Treatment for reflex syncope focuses on avoidance of triggers, restoring blood flow to the brain during an impending episode, and measures that interrupt or prevent the pathophysiologic mechanism described above.

Lifestyle changes

  • The cornerstone of treatment is avoidance of triggers known to cause syncope in that person. However, research has shown that people show great reductions in vasovagal syncope through exposure-based exercises with therapists if the trigger is mental or emotional, e.g., sight of blood. However, if the trigger is a specific drug, then avoidance is the only treatment.
  • A technique known as "applied tension" may be additionally useful in those who have syncope with exposure to blood. The technique is done by tightening the skeletal muscles for about 15 seconds when the exposure occurs and then slowing releasing them. This is then repeated every 30 seconds for a few minutes.
  • Because vasovagal syncope causes a decrease in blood pressure, relaxing the entire body as a mode of avoidance is not favorable. A person can move or cross their legs and tighten leg muscles to keep blood pressure from dropping so significantly before an injection.
  • Before known triggering events, the affected person may increase consumption of salt and fluids to increase blood volume. Sports drinks or drinks with electrolytes may be helpful.
  • People should be educated on how to respond to further episodes of syncope, especially if they experience prodromal warning signs: they should lie down and raise their legs, or at least lower their head to increase blood flow to the brain. At the very least, upon the onset of initial symptoms the patient should try to relocate to a 'safe', perhaps cushioned, location in case of losing consciousness. Positioning themselves in a way where the impact from falling or collapsing would be minimized is ideal. The 'safe' area should be within close proximity, since, time is of the essence and these symptoms usually climax to loss of consciousness within a matter of minutes. If the individual has lost consciousness, he or she should be laid down in the recovery position. Tight clothing should be loosened. If the inciting factor is known, it should be removed if possible (for instance, the cause of pain).
  • Wearing graded compression stockings may be helpful.

Medications

  • Certain medications may also be helpful:
    • Beta blockers (β-adrenergic antagonists) were once the most common medication given; however, they have been shown to be ineffective in a variety of studies and are thus no longer prescribed. In addition, they may cause the syncope by lowering the blood pressure and heart rate.
    • Medications which may be effective include: CNS stimulants fludrocortisone, midodrine, SSRIs such as paroxetine or sertraline, disopyramide, and, in health-care settings where a syncope is anticipated, atropine or epinephrine (adrenaline).
  • For people with the cardioinhibitory form of vasovagal syncope, implantation of a permanent pacemaker may be beneficial or even curative.
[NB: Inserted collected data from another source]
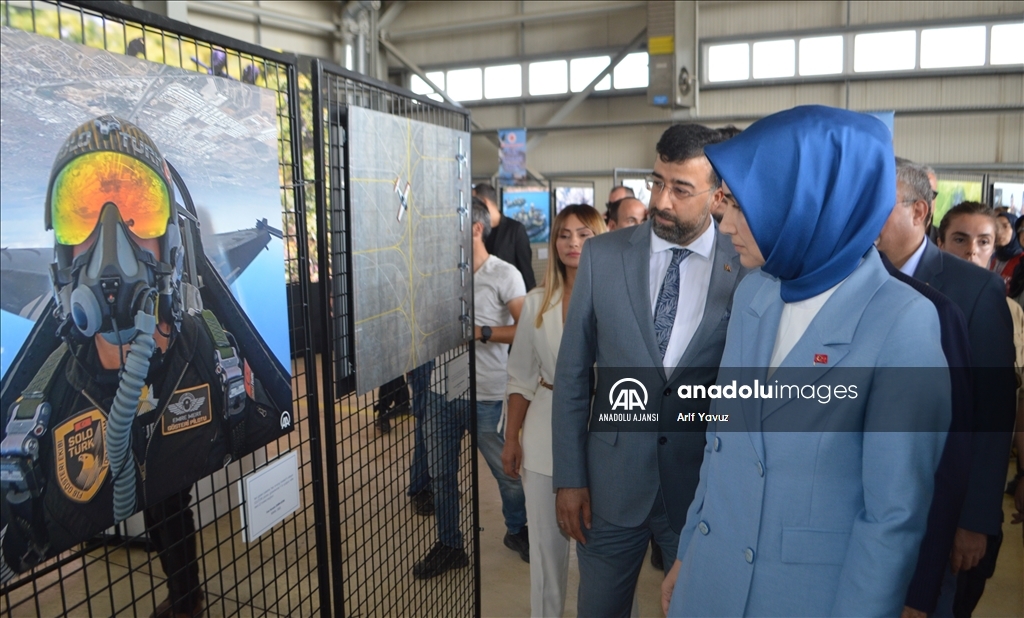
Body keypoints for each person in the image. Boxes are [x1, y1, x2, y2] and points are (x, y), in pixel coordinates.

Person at [663, 105, 951, 617]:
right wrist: (689, 553)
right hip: (711, 582)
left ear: (808, 205)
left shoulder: (903, 323)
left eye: (742, 204)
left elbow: (891, 518)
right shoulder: (756, 295)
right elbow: (720, 444)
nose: (723, 221)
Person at [0, 116, 285, 618]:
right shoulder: (35, 417)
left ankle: (185, 599)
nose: (111, 245)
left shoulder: (215, 360)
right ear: (62, 251)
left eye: (138, 215)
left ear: (171, 245)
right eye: (82, 214)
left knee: (170, 505)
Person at [551, 123, 747, 616]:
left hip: (698, 488)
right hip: (610, 484)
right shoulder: (603, 256)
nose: (661, 200)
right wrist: (569, 478)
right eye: (656, 182)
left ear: (718, 193)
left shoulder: (745, 267)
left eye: (680, 189)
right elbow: (574, 374)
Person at [877, 158, 1017, 618]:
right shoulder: (857, 277)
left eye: (876, 204)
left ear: (919, 212)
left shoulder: (975, 290)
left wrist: (975, 518)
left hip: (940, 506)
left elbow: (993, 413)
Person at [413, 199, 529, 579]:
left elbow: (525, 329)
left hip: (489, 394)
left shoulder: (504, 274)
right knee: (442, 476)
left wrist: (480, 333)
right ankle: (450, 545)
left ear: (476, 229)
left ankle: (518, 530)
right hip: (439, 394)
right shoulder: (438, 274)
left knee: (506, 473)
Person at [502, 205, 607, 617]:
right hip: (544, 433)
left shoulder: (617, 302)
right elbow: (520, 377)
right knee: (546, 549)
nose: (573, 243)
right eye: (564, 234)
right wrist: (512, 438)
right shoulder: (535, 304)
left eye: (584, 233)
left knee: (607, 554)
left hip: (604, 433)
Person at [473, 182, 536, 291]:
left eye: (473, 203)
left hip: (510, 298)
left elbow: (526, 271)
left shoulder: (515, 230)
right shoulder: (476, 232)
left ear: (483, 202)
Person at [990, 211, 1022, 292]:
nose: (999, 231)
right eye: (996, 227)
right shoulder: (995, 257)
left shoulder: (1021, 260)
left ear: (1015, 229)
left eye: (1005, 226)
Types of long-term therapy for vasovagal syncope include

  • Preload agents
  • Vasoconstrictors
  • Anticholinergic agents
  • Negative cardiac inotropes
  • Central agents
  • Mechanical device
  • Discontinuation of medications known to lower blood pressure may be helpful, but stopping antihypertensive drugs can also be dangerous in some people. Taking antihypertensive drugs may worsen the syncope, as the hypertension may have been the body's way to compensate for the low blood pressure.

Prognosis

Brief periods of unconsciousness usually cause no lasting harm to health. Reflex syncope can occur in otherwise healthy individuals, and has many possible causes, often trivial ones such as prolonged standing with the legs locked.

The main danger of vasovagal syncope (or dizzy spells from vertigo) is the risk of injury by falling while unconscious. Medication therapy could possibly prevent future vasovagal responses; however, for some individuals medication is ineffective and they will continue to have fainting episodes.